→ Quoted passage:
• • • •

February 27, 2024

Physical Exam and CT Signs of a Hemorrhagic Stroke - Part 1 of 4

In part 1 of this 4-part series. Dr. Baugh discusses physical exam and CT signs of a hemorrhagic stroke (emphasis on subarachnoid hemorrhage)

Faculty: Christopher Baugh, MD, MBA

Vice Chair of Clinical Affairs Department of Emergency Medicine | Brigham and Women's Hospital Associate Professor | Harvard Medical School

Dr. Baugh has published on the clinical and administrative aspects of observation care in the New England Journal of Medicine, Health Affairs, Annals of Emergency Medicine, and Academic Emergency Medicine. He previously served as Chair of the Observation Medicine Section of the American College of Emergency Physicians.

• • • •

→ Apply what you read:
a) Transcribe the part of the lecture description that opens with the words containing "Faculty: Christopher Baugh, MD, MBA" and closes with "of Emergency Physicians.".
b) According to the lecture description, which section of the American College of Emergency Physicians did Dr. Baugh previously chair?
c) List every publication that the lecture description names as one in which Dr. Baugh has published.
The items after the lecture description are separate material and have no connection to it.

Dataset excerpts:

• • • •

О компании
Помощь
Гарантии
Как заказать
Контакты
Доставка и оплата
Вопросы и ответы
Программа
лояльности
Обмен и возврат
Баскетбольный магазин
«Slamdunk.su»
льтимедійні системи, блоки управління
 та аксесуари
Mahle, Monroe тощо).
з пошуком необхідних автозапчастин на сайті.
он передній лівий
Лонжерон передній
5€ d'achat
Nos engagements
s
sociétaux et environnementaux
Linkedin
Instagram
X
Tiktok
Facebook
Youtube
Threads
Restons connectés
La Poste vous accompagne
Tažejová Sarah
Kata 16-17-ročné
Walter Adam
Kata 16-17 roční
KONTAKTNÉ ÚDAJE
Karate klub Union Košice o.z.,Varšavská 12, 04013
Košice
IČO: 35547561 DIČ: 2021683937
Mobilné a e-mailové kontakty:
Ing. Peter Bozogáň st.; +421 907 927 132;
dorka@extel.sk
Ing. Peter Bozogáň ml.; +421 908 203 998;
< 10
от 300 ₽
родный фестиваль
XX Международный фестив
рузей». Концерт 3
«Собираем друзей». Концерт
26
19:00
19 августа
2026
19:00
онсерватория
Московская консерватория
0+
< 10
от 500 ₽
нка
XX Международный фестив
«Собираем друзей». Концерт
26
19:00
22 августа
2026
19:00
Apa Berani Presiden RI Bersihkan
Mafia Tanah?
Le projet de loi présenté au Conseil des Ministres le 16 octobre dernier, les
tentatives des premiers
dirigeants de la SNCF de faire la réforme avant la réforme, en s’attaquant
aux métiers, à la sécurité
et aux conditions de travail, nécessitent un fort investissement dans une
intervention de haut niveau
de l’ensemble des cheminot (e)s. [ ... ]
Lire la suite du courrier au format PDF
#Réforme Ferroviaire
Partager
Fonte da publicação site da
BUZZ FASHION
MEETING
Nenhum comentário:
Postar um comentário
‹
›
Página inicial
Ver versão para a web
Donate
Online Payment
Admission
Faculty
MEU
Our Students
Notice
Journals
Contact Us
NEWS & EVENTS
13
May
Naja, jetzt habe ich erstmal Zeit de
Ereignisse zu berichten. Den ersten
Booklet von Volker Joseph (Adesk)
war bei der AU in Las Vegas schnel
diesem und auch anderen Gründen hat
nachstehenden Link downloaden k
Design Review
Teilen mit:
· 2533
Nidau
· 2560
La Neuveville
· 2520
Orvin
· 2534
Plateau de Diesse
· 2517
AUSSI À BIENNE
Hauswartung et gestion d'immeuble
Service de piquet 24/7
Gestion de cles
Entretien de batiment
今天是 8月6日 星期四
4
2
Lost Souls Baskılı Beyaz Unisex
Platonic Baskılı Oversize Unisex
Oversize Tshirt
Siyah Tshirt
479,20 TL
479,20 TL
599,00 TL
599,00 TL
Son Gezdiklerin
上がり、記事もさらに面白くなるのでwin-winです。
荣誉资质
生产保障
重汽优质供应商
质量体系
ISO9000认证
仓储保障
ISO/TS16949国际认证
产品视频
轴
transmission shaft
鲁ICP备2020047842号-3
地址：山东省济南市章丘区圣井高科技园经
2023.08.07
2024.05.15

• • • •

→ Responses per task:
a)
Faculty: Christopher Baugh, MD, MBA

Vice Chair of Clinical Affairs Department of Emergency Medicine | Brigham and Women's Hospital Associate Professor | Harvard Medical School

Dr. Baugh has published on the clinical and administrative aspects of observation care in the New England Journal of Medicine, Health Affairs, Annals of Emergency Medicine, and Academic Emergency Medicine. He previously served as Chair of the Observation Medicine Section of the American College of Emergency Physicians.

b) The Observation Medicine Section.

c) New England Journal of Medicine, Health Affairs, Annals of Emergency Medicine, Academic Emergency Medicine